On March 6, US President Barack Obama imposed sanctions against Russia in response to its interference in Ukraine.
On March 7, Russian’s foreign minister Sergey Lavrov responded by saying that sanctions would “inevitably hit the US like a boomerang” – and the next day MH370 went missing.
On July 17, President Obama announced new sanctions against Russia and Vladimir Putin responded with a public statement warning that sanctions “generally have a boomerang effect”.
The next day, MH17 was shot down – and Mr Obama actually found out from Putin while on a telephone call with him.
These events bear many eerily similar features.
In his 2015 book ‘The Plane That Wasn’t There’, Mr Wise said: “Needless to say, the media never spotted a connection.
“Instead, consensus formed around the idea that the shootdown of MH17 had been the result of carelessness by inadequately trained militiamen.
“A major reason for this, I think, is that Russia had no apparent motive for shooting down MH17, just as it had no apparent motive for hijacking MH370.
“It’s dangerous, however, to theorise about what another person will or will not do based on your perception of what their best interests are.

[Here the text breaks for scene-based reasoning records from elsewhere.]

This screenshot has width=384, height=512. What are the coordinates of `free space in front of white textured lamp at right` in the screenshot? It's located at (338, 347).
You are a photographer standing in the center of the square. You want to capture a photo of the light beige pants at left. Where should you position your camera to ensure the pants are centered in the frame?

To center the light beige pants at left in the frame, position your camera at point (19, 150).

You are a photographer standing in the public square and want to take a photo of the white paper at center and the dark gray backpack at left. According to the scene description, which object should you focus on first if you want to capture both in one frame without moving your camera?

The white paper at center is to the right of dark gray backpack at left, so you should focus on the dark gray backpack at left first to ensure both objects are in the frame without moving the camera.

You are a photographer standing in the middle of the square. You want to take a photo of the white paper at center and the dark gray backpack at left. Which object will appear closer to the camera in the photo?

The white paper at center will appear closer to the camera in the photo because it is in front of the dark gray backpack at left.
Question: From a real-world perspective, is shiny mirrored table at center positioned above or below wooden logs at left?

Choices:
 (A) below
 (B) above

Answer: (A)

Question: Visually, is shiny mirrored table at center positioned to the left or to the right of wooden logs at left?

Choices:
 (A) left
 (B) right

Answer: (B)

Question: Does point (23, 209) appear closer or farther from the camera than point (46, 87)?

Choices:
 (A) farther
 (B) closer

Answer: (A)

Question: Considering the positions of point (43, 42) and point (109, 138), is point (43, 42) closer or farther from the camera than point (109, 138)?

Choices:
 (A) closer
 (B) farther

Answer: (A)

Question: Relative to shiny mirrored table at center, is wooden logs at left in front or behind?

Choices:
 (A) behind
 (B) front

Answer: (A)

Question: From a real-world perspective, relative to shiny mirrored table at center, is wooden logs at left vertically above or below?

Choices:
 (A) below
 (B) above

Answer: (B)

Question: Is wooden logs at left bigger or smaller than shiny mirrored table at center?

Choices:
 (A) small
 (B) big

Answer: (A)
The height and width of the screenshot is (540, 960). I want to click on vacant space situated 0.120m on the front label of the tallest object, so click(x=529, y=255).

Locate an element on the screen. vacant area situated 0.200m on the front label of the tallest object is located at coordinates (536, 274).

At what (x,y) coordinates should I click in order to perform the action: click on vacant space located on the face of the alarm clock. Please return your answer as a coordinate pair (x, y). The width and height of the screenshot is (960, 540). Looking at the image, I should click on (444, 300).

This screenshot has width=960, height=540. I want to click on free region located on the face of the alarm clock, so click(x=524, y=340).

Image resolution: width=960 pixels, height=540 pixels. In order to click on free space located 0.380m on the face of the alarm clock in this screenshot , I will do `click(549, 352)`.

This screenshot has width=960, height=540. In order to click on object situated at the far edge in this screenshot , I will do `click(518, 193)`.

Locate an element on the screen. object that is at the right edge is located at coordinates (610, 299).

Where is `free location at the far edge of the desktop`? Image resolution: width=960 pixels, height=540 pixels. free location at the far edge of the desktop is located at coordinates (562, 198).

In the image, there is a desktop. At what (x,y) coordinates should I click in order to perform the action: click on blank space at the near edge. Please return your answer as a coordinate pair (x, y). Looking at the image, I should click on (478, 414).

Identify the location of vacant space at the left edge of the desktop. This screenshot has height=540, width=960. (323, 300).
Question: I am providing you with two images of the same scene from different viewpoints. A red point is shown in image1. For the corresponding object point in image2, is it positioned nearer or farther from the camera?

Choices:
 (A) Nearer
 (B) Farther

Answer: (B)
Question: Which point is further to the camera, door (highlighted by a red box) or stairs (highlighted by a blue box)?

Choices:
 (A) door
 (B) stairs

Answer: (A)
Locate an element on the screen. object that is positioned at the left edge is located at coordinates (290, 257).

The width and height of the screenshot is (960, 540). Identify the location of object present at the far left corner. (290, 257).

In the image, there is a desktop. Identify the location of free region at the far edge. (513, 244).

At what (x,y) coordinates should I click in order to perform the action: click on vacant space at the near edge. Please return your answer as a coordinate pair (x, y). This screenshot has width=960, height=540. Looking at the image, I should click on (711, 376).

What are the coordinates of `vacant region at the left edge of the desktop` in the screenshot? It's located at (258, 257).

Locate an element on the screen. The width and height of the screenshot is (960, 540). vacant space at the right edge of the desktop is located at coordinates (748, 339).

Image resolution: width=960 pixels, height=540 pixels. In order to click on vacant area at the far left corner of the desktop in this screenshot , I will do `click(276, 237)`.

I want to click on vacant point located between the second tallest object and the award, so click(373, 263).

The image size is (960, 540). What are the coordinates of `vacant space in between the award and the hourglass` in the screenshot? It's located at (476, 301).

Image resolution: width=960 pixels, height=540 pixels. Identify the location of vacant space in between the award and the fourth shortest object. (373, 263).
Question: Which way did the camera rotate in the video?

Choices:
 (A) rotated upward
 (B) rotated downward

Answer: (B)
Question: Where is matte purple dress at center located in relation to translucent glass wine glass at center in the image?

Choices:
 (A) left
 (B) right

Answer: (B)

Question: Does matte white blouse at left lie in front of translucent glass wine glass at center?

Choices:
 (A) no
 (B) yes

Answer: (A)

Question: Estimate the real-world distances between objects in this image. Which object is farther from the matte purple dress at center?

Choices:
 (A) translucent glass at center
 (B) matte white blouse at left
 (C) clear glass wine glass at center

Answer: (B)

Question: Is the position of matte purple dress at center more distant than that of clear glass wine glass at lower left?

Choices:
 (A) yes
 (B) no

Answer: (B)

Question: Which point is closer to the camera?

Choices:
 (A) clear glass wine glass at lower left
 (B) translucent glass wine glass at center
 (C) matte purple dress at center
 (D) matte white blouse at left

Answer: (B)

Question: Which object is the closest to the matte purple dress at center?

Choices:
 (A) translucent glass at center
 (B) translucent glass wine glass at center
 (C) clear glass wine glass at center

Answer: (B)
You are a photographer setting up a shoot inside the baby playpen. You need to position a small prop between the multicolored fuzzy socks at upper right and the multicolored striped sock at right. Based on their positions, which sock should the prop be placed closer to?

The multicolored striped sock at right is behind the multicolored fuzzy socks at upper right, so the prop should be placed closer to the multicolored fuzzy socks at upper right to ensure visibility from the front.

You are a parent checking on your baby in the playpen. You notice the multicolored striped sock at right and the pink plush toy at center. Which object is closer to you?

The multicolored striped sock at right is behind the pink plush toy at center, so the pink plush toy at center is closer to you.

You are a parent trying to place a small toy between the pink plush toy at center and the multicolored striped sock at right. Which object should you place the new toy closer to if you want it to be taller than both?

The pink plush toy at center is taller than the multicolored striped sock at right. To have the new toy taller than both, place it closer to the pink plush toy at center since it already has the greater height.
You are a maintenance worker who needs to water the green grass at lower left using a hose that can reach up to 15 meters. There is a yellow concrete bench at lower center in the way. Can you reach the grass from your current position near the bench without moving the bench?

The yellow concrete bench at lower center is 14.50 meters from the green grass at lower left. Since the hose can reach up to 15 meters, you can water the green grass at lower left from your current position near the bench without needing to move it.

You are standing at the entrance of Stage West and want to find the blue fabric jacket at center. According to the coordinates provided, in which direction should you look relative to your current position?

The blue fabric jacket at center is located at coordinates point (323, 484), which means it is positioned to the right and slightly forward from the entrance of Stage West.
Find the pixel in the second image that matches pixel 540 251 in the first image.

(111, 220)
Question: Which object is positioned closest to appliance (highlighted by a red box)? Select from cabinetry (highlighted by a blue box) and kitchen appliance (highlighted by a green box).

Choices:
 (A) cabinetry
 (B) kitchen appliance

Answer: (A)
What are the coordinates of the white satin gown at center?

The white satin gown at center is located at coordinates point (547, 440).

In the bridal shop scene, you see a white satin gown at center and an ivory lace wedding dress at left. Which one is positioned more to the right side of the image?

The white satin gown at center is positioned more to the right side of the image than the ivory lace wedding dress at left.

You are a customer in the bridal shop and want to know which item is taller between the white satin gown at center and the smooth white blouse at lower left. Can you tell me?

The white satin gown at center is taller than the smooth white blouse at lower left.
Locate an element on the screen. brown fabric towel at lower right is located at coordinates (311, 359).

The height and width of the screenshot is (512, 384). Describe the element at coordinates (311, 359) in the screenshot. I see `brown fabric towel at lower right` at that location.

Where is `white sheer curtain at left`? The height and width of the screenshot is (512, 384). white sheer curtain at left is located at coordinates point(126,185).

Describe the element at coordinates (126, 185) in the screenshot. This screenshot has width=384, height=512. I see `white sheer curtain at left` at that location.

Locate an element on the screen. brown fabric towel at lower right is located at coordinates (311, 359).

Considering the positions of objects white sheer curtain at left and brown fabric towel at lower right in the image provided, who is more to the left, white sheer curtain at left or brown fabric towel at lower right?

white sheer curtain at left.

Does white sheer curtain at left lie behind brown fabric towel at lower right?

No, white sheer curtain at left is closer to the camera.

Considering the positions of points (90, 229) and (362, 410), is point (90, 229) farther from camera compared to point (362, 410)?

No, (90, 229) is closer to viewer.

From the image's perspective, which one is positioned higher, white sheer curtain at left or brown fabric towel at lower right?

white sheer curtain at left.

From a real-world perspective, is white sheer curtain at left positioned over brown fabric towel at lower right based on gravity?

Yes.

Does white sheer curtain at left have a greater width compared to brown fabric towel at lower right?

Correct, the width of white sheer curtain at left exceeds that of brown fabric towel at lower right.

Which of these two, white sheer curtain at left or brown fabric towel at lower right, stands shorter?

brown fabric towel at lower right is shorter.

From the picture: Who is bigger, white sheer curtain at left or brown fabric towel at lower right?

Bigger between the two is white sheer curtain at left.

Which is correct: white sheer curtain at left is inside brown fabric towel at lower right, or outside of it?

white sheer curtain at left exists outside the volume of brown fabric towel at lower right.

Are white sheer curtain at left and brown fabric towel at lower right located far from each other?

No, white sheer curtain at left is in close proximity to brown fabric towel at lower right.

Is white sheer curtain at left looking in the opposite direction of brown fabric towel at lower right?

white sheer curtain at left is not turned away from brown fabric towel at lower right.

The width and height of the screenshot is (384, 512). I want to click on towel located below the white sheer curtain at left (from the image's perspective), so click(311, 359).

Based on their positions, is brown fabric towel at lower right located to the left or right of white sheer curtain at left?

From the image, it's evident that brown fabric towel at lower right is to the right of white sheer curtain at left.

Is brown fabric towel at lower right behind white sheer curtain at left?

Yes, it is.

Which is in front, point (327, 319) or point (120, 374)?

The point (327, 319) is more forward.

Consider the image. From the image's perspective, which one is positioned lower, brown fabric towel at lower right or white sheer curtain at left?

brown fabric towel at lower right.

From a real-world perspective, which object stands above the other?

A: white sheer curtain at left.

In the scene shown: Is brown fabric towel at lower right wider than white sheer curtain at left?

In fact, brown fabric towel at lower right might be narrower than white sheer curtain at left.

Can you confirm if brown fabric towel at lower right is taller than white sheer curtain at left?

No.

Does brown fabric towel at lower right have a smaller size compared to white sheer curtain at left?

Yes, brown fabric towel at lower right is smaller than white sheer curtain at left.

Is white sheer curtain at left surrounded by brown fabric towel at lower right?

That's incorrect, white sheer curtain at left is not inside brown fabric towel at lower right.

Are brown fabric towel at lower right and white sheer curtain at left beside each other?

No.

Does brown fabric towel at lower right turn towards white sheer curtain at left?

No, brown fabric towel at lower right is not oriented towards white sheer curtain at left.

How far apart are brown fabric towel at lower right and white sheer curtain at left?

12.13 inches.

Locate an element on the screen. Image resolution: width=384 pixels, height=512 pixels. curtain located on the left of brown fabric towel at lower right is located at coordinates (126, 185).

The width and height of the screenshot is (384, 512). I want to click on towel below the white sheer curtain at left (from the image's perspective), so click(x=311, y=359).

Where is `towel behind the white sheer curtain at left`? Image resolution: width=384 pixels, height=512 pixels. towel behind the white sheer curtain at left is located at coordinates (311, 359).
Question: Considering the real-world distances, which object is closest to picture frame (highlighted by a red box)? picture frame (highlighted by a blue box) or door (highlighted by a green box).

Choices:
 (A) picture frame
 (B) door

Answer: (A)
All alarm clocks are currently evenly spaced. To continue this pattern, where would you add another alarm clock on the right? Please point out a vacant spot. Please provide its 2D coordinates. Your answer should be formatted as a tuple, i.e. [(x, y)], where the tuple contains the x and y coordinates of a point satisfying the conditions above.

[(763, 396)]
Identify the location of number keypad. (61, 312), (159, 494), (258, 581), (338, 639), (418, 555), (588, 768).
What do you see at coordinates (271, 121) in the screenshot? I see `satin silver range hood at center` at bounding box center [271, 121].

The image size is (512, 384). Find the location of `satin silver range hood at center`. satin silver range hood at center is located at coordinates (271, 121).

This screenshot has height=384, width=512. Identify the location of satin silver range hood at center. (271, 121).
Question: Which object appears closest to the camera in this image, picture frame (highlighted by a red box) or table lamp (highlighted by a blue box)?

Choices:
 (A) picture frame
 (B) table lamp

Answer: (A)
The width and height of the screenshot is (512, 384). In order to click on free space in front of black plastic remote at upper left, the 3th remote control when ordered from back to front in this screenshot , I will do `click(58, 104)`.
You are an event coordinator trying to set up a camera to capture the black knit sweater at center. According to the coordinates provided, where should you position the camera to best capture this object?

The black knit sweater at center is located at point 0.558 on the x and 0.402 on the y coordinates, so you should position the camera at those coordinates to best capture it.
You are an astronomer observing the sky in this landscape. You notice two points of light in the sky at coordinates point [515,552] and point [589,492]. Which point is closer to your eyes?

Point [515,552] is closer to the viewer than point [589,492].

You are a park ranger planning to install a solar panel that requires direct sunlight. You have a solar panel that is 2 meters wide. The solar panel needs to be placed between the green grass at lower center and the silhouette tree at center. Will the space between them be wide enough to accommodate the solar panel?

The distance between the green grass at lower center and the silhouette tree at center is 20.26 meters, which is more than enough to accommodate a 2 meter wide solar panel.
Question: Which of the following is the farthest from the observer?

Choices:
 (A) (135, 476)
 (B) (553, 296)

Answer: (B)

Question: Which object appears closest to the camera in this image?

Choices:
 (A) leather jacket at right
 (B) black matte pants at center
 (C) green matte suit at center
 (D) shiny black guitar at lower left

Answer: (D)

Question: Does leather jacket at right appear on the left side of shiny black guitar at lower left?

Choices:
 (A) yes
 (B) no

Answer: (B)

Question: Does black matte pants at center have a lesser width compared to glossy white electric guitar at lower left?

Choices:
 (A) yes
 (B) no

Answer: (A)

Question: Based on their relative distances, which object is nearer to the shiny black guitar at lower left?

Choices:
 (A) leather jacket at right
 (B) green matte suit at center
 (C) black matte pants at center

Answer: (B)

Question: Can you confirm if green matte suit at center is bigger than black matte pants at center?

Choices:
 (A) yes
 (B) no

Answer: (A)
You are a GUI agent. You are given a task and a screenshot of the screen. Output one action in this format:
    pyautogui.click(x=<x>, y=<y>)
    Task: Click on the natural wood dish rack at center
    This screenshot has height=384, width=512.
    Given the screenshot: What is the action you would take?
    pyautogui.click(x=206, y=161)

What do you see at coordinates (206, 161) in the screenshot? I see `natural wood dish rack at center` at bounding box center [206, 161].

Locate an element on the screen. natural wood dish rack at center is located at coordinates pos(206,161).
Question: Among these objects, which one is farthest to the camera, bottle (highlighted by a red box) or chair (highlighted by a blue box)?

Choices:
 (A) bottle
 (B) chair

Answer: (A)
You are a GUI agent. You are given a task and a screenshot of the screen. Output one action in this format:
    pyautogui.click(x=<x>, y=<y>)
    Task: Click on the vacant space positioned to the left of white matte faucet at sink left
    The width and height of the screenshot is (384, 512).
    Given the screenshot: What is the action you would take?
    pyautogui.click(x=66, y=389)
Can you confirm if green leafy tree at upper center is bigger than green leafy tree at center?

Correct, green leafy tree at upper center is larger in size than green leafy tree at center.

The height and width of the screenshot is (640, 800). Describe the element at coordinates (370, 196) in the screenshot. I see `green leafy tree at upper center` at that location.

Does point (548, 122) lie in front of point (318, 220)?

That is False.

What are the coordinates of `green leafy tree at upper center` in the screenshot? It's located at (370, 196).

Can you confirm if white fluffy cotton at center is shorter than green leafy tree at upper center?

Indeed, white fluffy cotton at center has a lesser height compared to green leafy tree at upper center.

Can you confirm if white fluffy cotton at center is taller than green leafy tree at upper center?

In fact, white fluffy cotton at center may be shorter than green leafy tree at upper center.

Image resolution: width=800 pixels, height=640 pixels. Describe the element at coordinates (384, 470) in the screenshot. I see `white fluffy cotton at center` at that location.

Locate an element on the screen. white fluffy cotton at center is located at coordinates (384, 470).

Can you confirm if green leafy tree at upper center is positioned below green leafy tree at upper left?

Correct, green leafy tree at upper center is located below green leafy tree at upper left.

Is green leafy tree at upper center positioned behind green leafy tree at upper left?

“What seems irrational to you might seem entirely reasonable given the desires, fears, goals and perceptions that only they themselves are aware of.”
In terms of motive, he suggested that it could have been a way to simply bite back at the US for the sanctions and that MH370 was the victim of this because they had worked out a hack that only worked in very specific situations – and MH370 was the opportunity to use it.
MH17, he argued, was a “reprise”, a “calling card” that showed the US that it was the same perpetrator.
This argument only works, of course, if the US was aware that Russia was to blame for MH370.
Whilst it seems unlikely, Mr Wise did point out that the US was not in a position to be declaring war on Russia, and so there could be some motive in derailing an investigation that’s answer would give them no choice but to come into conflict with their rival.
Whether this theory is true or not, Mr Wise has pointed out more connections between these two events – at the very least, it’s a bizarre coincidence that they both took place after Mr Obama enforced sanctions on Russia that they claimed would result in a “boomerang” effect.”
There are of course dozens of other theories, none of which have been proven beyond all reasonable doubt.